There has been a lot of talk about re-balancing the economy to diminish the dominance of London and boost the ‘regions’ – forgetting of course that London is a region! We have particularly heard about this in the arts and the ROCC Report – if you read it thoroughly, it gives a good view of the situation. A lot of the discussions around this re-balancing have taken the starting point of limited financial resource – no more money – and ignored the possibility that actually there is money – you could just take a bit more off the rich – for example! Also that investment in the arts brings a good return – I think I saw a figure quoted of every pound invested brings a return of six back – so you’d actually have more money for the other things we are supposed to be cutting back on if you did invest in the arts! Even so this rebalancing needs to be seen as that – a tricky balancing act – not a see-saw.
It also has to be recognised that one of the reasons that London sucks up so much of the arts cash is that it is home to many national institutions, galleries, museums etc, which would just eat up more cash if they were relocated elsewhere. Accepting that protecting our cultural heritage and keeping it free as a public resource, is accepting that these institutions continue to need funding. However that does not mean that to rebalance things we need to create new fixed galleries and museums elsewhere. This is not a competition between who has the largest and best buildings, opera company, theatre company. What we are trying to do is feed the ecosystem – re-invigorate the habitats that have been neglected. This means investing in grassroots, regional and touring organisations, and in projects such as Creative People and Places so that culture does not centralise into metropolitan areas (as it has done historically – which is why we have the situation we do in London) but gets out to as many people as possible. It is not just about the North, but about rural Cornwall, rural Lincolnshire, Northumberland – not just Newcastle.
But we don’t just have a regional imbalance. We also have gender imbalance and ethnic imbalance and other imbalances that need to be addressed. Diversity benefits us all, but currently it is best found at the grassroots (the place of least investment) and in the smaller scale organisations. These are the types of projects and organisation at most risk from funding cuts, where cutting what might seem a small amount of money, or refusing a project grant can make the difference to that project happening, or the organisation continuing to be able to do work. I have yet to meet anyone working in the arts who is not also working to make their organisation more diverse, to give more equal opportunities, to attract people from the widest range of backgrounds – and yet, 40 years after sex and race discrimination legislation it seems we still have a long way to go.

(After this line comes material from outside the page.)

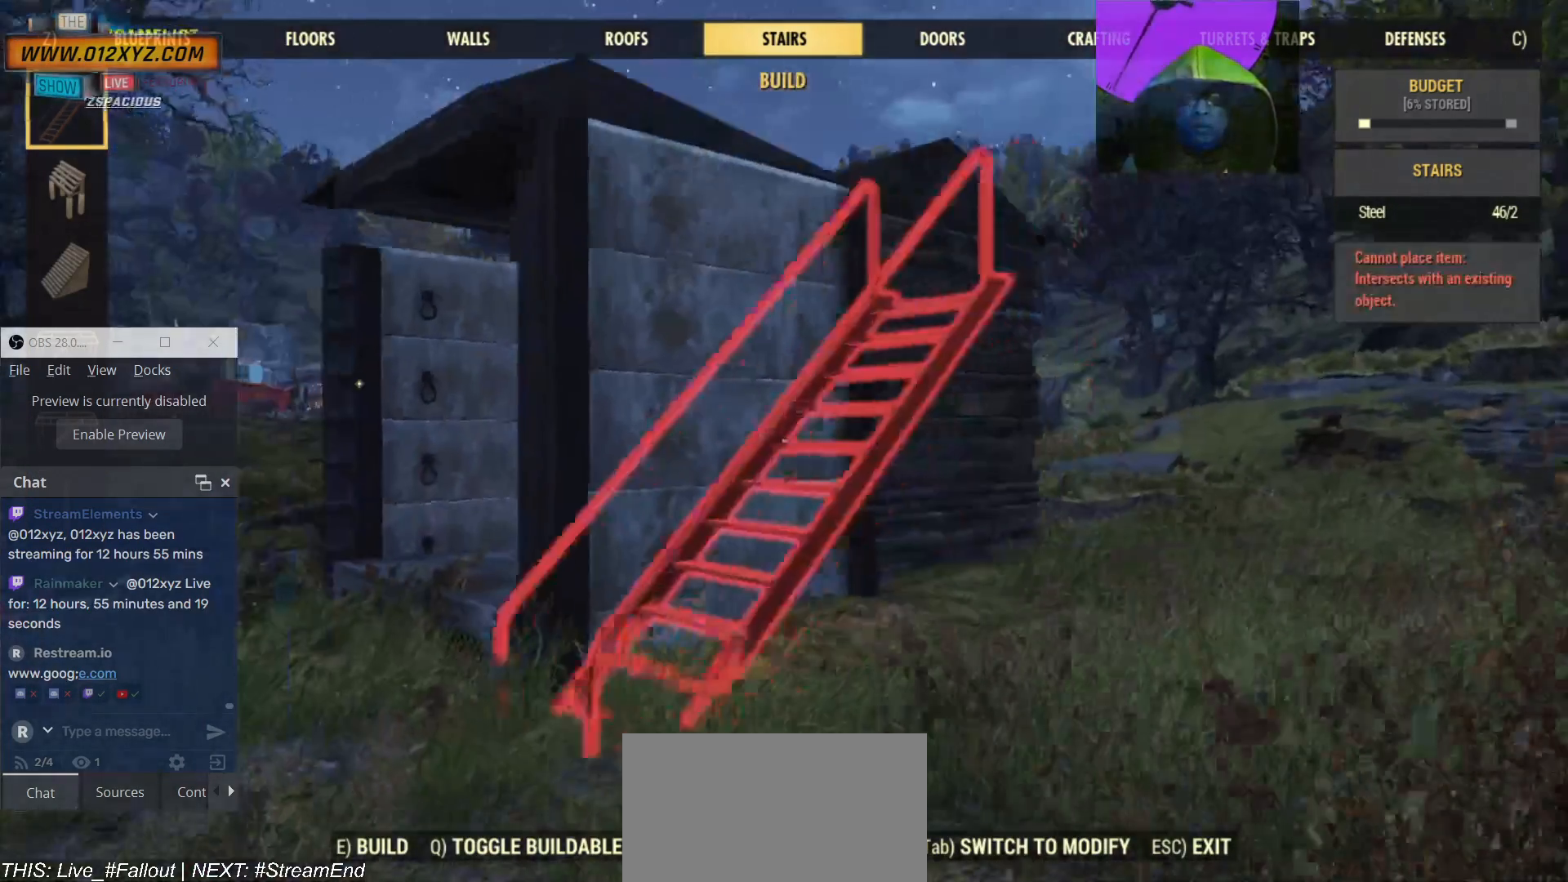
{"keys": [], "mouse": [], "events": [[200, "d", "up"]]}
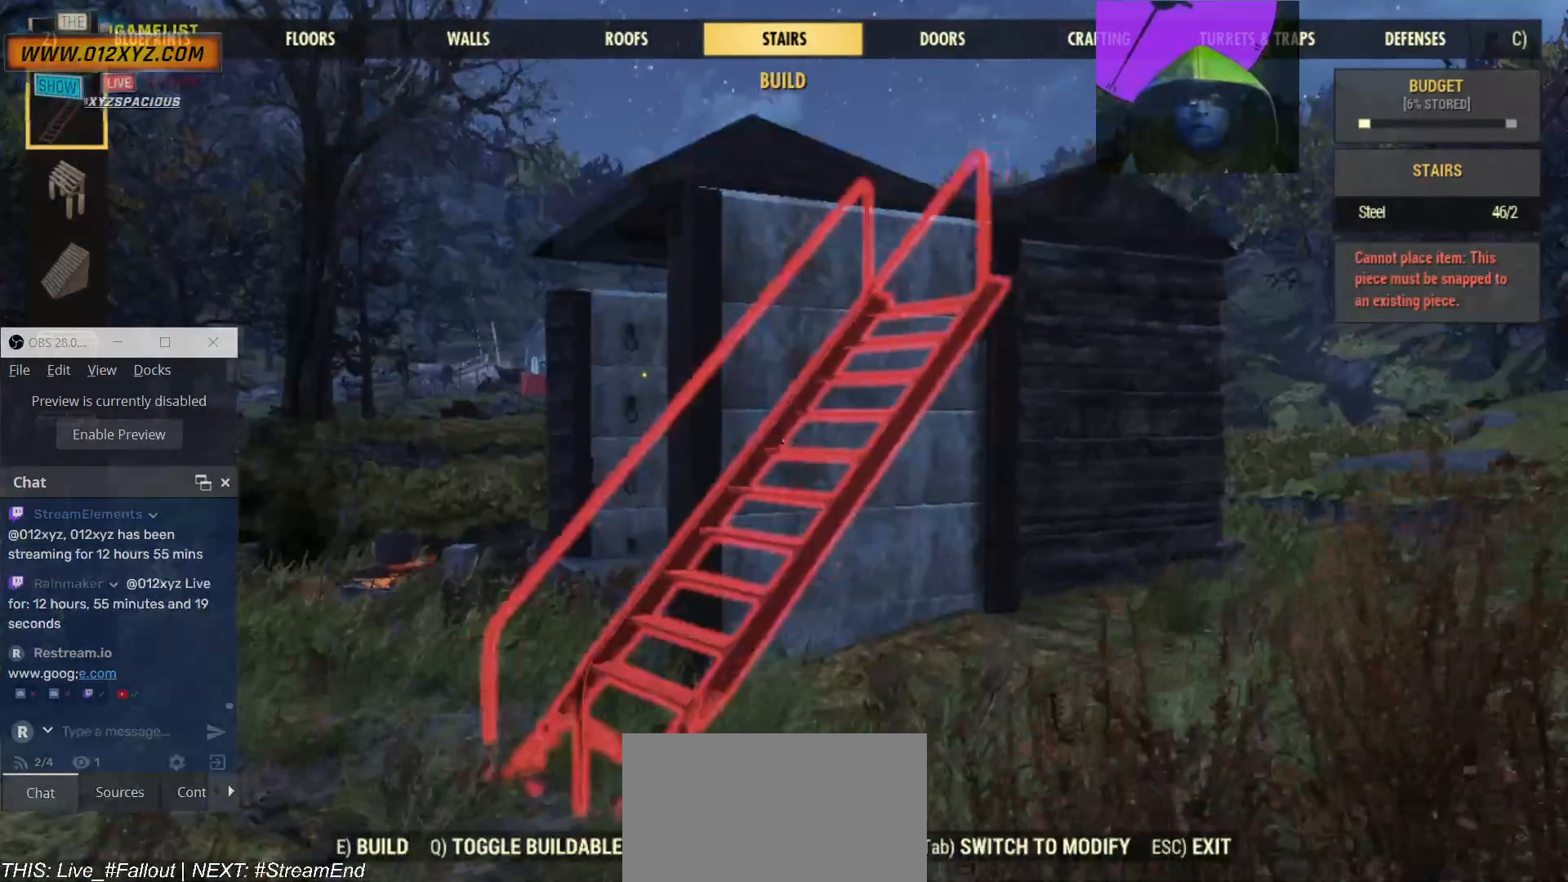
{"keys": ["w"], "mouse": [], "events": [[67, "w", "down"]]}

A lot of us are working away at the bottom, and in the middle and a little bit at the top. But right at the top, on the boards of directly funded Government organisations, there is much less diversity than one might expect. DCMS makes around 400 direct appointments to government funded organisations. It gets one of the best reports on its appointment process from the Government auditor of such things. Yet the fact remains that the balance is not there: if you look at just the arts and culture Executive Non-Departmental Government Bodies – the proportion is 66% male, 34% female and 87% white. Something, somewhere isn’t working. Given that DCMS are considered to be doing a ‘good’ job here – what are other sectors like? Recent appointments (over the last year) have seen the gap narrowing – but not enough to redress this balance:
appointments 42% female / 58% male and
reappointments 41% female/ 59% male
Unless those proportions are reversed the status quo will not alter in favour of 50:50 male/female.
Something any political party might like to add to their manifesto is this:
A commitment to 50:50 male:female government appointments by 2020.
A commitment to a better ethnic balance in government appointments by 2020 (given the current situation it might be a lot to ask for 50:50 but perhaps we could go for 60/40 and see where we land?)
We can all do our bit for better diversity, and equality – and the Government can lead the way – let’s make it happen!
Note on the stats:
There is no published data on equality and diversity of Government appointments (so much for transparency). For the Executive Non-Governmental Bodies I used the DCMS list of organisations, for the sake of time I did not look at gambling or sports bodies. I then looked at the websites or each organisation and their list of trustees/board/council members, where no photos were available I googled the individuals to check ethnicity/gender where it was not clear. (I did this on 10 February 2015)
For the information on recent appointments I looked at the DCMS press releases relating to this from end of February last year to the present day (11 March 2015)
This is not a scientific way of working I appreciate – however there is the information and whilst it may be challenged that not all these boards are completely appointed by Government – the stats still stand – that is their make up – those are the appointment/reappointment figures. It is a shame that the Government itself has not made a commitment to audit and publish equality and diversity figures for all its
appointments – but that is another story!